**Task brief**
Reproduce the records word for word, from their very beginning through the line containing "12: (490, 52)", including both ends, and leave the pictures out of your answer.

**Task inputs**
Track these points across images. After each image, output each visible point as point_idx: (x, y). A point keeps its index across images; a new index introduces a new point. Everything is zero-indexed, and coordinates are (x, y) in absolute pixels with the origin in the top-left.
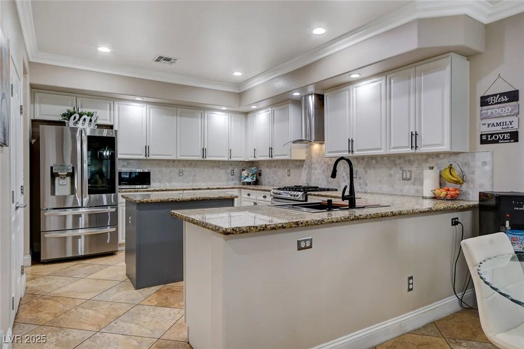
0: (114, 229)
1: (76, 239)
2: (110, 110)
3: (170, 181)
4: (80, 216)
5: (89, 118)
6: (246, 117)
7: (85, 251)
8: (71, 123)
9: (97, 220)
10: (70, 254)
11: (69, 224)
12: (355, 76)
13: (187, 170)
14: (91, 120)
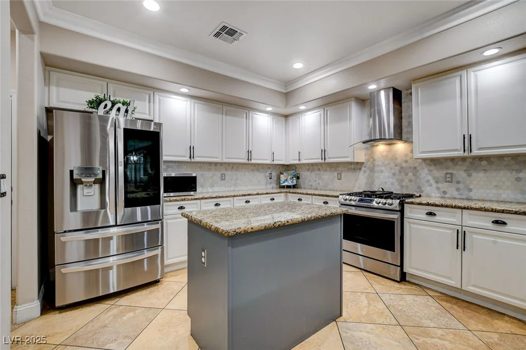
2: (149, 102)
3: (212, 186)
4: (111, 238)
5: (125, 107)
7: (118, 286)
8: (101, 112)
12: (490, 52)
13: (229, 174)
14: (127, 111)
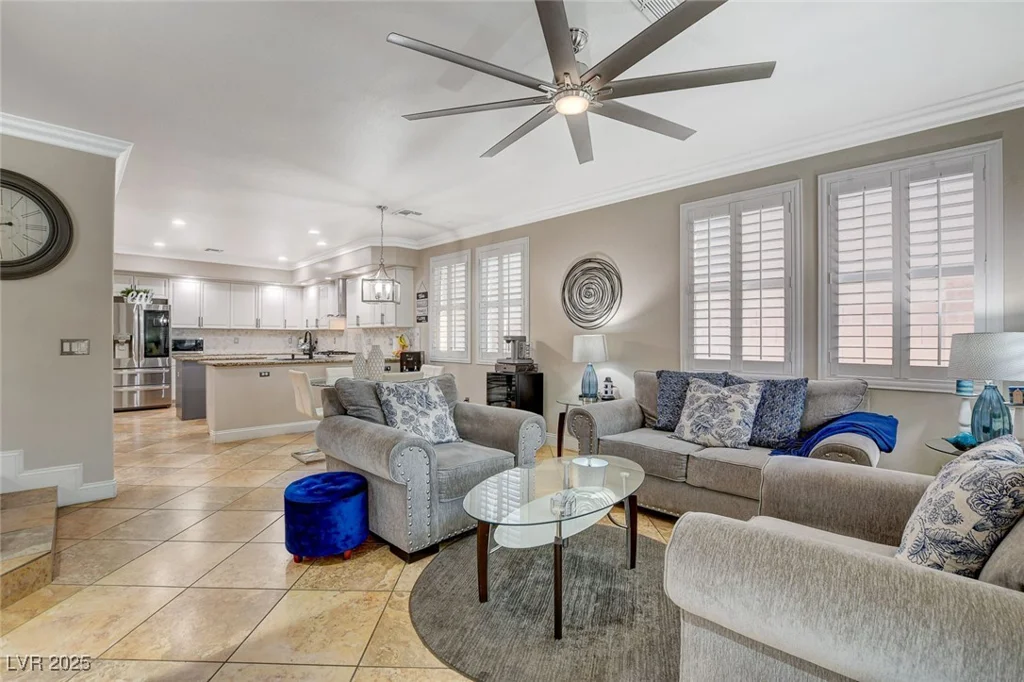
0: (168, 387)
1: (131, 393)
2: (165, 286)
3: (225, 348)
4: (136, 375)
6: (302, 292)
7: (140, 404)
8: (129, 299)
9: (152, 378)
10: (125, 405)
11: (125, 382)
12: (355, 272)
13: (242, 339)
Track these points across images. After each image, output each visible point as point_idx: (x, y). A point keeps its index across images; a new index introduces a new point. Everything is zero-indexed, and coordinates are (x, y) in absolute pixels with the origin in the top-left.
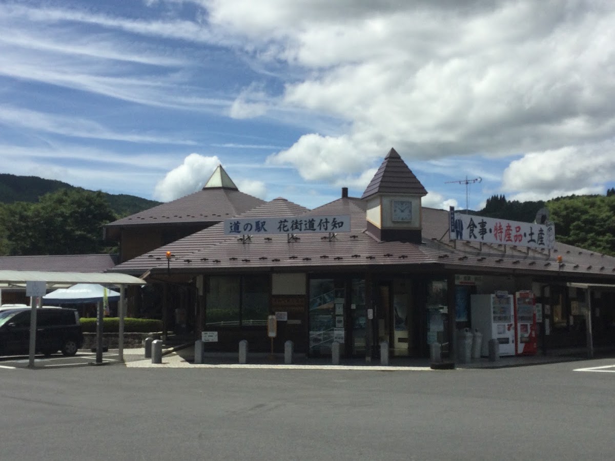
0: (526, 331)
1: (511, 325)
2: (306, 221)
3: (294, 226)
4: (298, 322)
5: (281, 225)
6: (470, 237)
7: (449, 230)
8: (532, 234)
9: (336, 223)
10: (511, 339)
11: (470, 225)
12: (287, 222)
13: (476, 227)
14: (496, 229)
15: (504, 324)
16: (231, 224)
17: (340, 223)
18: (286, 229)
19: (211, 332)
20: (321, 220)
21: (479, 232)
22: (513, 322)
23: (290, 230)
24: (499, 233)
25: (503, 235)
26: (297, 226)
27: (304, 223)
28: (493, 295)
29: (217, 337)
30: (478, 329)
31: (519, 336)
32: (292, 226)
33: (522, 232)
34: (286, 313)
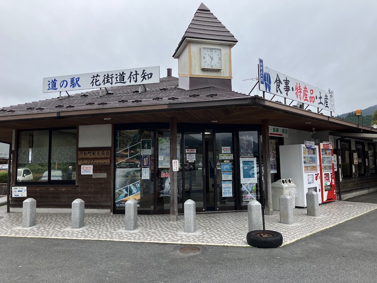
0: (328, 180)
1: (318, 174)
2: (116, 75)
3: (106, 80)
4: (104, 175)
5: (93, 79)
6: (277, 91)
7: (259, 81)
8: (320, 98)
9: (146, 74)
10: (319, 188)
11: (276, 81)
12: (99, 76)
13: (281, 83)
14: (296, 89)
15: (312, 173)
16: (49, 82)
17: (149, 74)
18: (98, 83)
19: (20, 187)
20: (131, 73)
21: (284, 89)
22: (319, 172)
23: (102, 84)
24: (299, 92)
25: (302, 94)
26: (108, 80)
27: (115, 76)
28: (303, 145)
29: (26, 192)
30: (290, 179)
31: (324, 185)
32: (104, 80)
33: (314, 95)
34: (92, 166)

**Solution to this exercise**
Track these points across images. After each image, output each visible point as point_idx: (x, y). A point keeps its index across images; a new index introduces a new point. Everything is zero-indexed, and coordinates are (x, y) in absolute pixels with the origin in the top-left.
0: (114, 229)
1: (76, 239)
2: (110, 110)
3: (170, 181)
4: (80, 216)
5: (89, 118)
6: (246, 117)
7: (85, 251)
8: (71, 123)
9: (97, 220)
10: (70, 254)
11: (69, 224)
12: (355, 76)
13: (187, 170)
14: (91, 120)
2: (149, 102)
3: (212, 186)
4: (111, 238)
5: (125, 107)
7: (118, 286)
8: (101, 112)
12: (490, 52)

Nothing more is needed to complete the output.